To minimize the chances of such hydrogen accumulation, the NRC has suggested U.S. reactors strengthen vents to ensure that they could be used to relieve such a dangerous buildup of pressure. After all, the accretion of hydrogen could also raise pressures above the design limits of the safety systems. Fukushima Daiichi actually had such hardened vents, which either failed to operate or were not used soon enough to prevent the explosions. One problem may have been that the vents require electricity to operate—and at that point the stricken nuclear power plant had none.
"The NRC is implementing a [recommendation] to enhance the vents by making them 'reliable' under adverse conditions," such as a loss of electricity, says NRC spokesman Scott Burnell. And the agency concludes that such voluntary improvements provide "appropriate protection" of public health and safety. Beyond that, new rules are expected to address any lessons learned from the Fukushima nuclear crisis.
Regardless of the ability of the vents to function appropriately, one clear difference exists between the operation of such boiling-water reactors in the U.S. versus those in Japan—in the U.S., reactor operators have the authority to vent radioactive steam or hydrogen gas as conditions warrant. The employees of the Tokyo Electric Power Co. (TEPCO), which ran Fukushima Daiichi, appear to have required or at least sought government authorization to do so. "They were concerned venting might allow a flow of radioactive materials into the air, and they had not yet fully evacuated the area," explains mechanical engineer Vijay Nilekani of the Nuclear Energy Institute (NEI), an industry group. By the time evacuations and authorizations had taken place, "they had damaged the core and were venting hydrogen that caused explosions," Nilekani explains. "If you don't damage your core, you do not produce the large amounts of hydrogen that resulted in detonation."
In addition, it remains unclear how the hydrogen got from the sealed area containing the reactor vessel into the surrounding building—and then built up in sufficient quantities to explode. One suggestion is that the enormous pressures generated by the boiling steam opened gaps around bolts that allowed the hydrogen to escape or that the vents themselves leaked.
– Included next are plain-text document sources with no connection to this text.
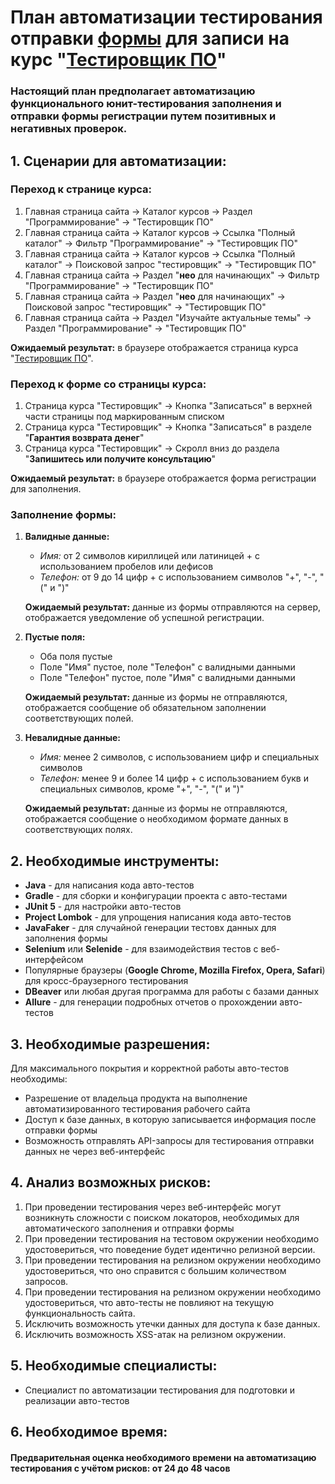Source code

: # План автоматизации тестирования отправки [формы](https://netology.ru/programs/qa#/order) для записи на курс "[Тестировщик ПО](https://netology.ru/programs/qa#/)"
### Настоящий план предполагает автоматизацию функционального юнит-тестирования заполнения и отправки формы регистрации путем позитивных и негативных проверок.
## 1. Сценарии для автоматизации:
### Переход к странице курса:
1. Главная страница сайта -> Каталог курсов -> Раздел "Программирование" -> "Тестировщик ПО"
2. Главная страница сайта -> Каталог курсов -> Ссылка "Полный каталог" -> Фильтр "Программирование" -> "Тестировщик ПО"
3. Главная страница сайта -> Каталог курсов -> Ссылка "Полный каталог" -> Поисковой запрос "тестировщик" -> "Тестировщик ПО"
4. Главная страница сайта -> Раздел "**нео** для начинающих" -> Фильтр "Программирование" -> "Тестировщик ПО"
5. Главная страница сайта -> Раздел "**нео** для начинающих" -> Поисковой запрос "тестировщик" -> "Тестировщик ПО"
6. Главная страница сайта -> Раздел "Изучайте актуальные темы" -> Раздел "Программирование" -> "Тестировщик ПО"

**Ожидаемый результат:** в браузере отображается страница курса "[Тестировщик ПО](https://netology.ru/programs/qa#/)".
### Переход к форме со страницы курса:
1. Страница курса "Тестировщик" -> Кнопка "Записаться" в верхней части страницы под маркированным списком
2. Страница курса "Тестировщик" -> Кнопка "Записаться" в разделе "**Гарантия возврата денег**"
3. Страница курса "Тестировщик" -> Скролл вниз до раздела "**Запишитесь или получите консультацию**"

**Ожидаемый результат:** в браузере отображается форма регистрации для заполнения.
### Заполнение формы:
1. **Валидные данные:**
   * *Имя:* от 2 символов кириллицей или латиницей + с использованием пробелов или дефисов
   * *Телефон:* от 9 до 14 цифр + с использованием символов "+", "-", "(" и ")"
   
   **Ожидаемый результат:** данные из формы отправляются на сервер, отображается уведомление об успешной регистрации.
2. **Пустые поля:**
    * Оба поля пустые
    * Поле "Имя" пустое, поле "Телефон" с валидными данными
    * Поле "Телефон" пустое, поле "Имя" с валидными данными
    
    **Ожидаемый результат:** данные из формы не отправляются, отображается сообщение об обязательном заполнении соответствующих полей.
3. **Невалидные данные:**
   * *Имя:* менее 2 символов, с использованием цифр и специальных символов
   * *Телефон:* менее 9 и более 14 цифр + с использованием букв и специальных символов, кроме "+", "-", "(" и ")"
   
   **Ожидаемый результат:** данные из формы не отправляются, отображается сообщение о необходимом формате данных в соответствующих полях.
## 2. Необходимые инструменты:
* **Java** - для написания кода авто-тестов
* **Gradle** - для сборки и конфигурации проекта с авто-тестами
* **JUnit 5** - для настройки авто-тестов
* **Project Lombok** - для упрощения написания кода авто-тестов
* **JavaFaker** - для случайной генерации тестовх данных для заполнения формы
* **Selenium** или **Selenide** - для взаимодействия тестов с веб-интерфейсом
* Популярные браузеры (**Google Chrome, Mozilla Firefox, Opera, Safari**) для кросс-браузерного тестирования
* **DBeaver** или любая другая программа для работы с базами данных
* **Allure** - для генерации подробных отчетов о прохождении авто-тестов
## 3. Необходимые разрешения:
Для максимального покрытия и корректной работы авто-тестов необходимы:
* Разрешение от владельца продукта на выполнение автоматизированного тестирования рабочего сайта
* Доступ к базе данных, в которую записывается информация после отправки формы
* Возможность отправлять API-запросы для тестирования отправки данных не через веб-интерфейс
## 4. Анализ возможных рисков:
1. При проведении тестирования через веб-интерфейс могут возникнуть сложности с поиском локаторов, необходимых для автоматического заполнения и отправки формы
2. При проведении тестирования на тестовом окружении необходимо удостовериться, что поведение будет идентично релизной версии.
3. При проведении тестирования на релизном окружении необходимо удостовериться, что оно справится с большим количеством запросов.
4. При проведении тестирования на релизном окружении необходимо удостовериться, что авто-тесты не повлияют на текущую функциональность сайта.
5. Исключить возможность утечки данных для доступа к базе данных.
6. Исключить возможность XSS-атак на релизном окружении.
## 5. Необходимые специалисты:
* Специалист по автоматизации тестирования для подготовки и реализации авто-тестов
## 6. Необходимое время:
#### Предварительная оценка необходимого времени на автоматизацию тестирования с учётом рисков: от 24 до 48 часов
Such problems have long been an issue with the Mark I, the "safety disadvantages" of which were highlighted in an internal memo at the U.S. Atomic Energy Commission —the precursor to the NRC—as far back as 1972. The NRC nonetheless permits its use because "the Mark I can survive long enough to allow for actions that keep the public safe in the event of a radioactive release," Burnell says. In other words, there would be time to evacuate or take other safety precautions.
Modeling the worst
To make that judgment, the NRC relies on computer modeling, the most recent of which is known as State-of-the-Art Reactor Consequence Analyses. That modeling took two representative nuclear power plants in the U.S.—a pressurized-water reactor from the Surry Power Station in Virginia and a boiling-water reactor from Peach Bottom Atomic Power Station in Pennsylvania—and attempted to assess what would happen in a severe accident, such as the loss of all electric power as a result of an earthquake, among other scenarios.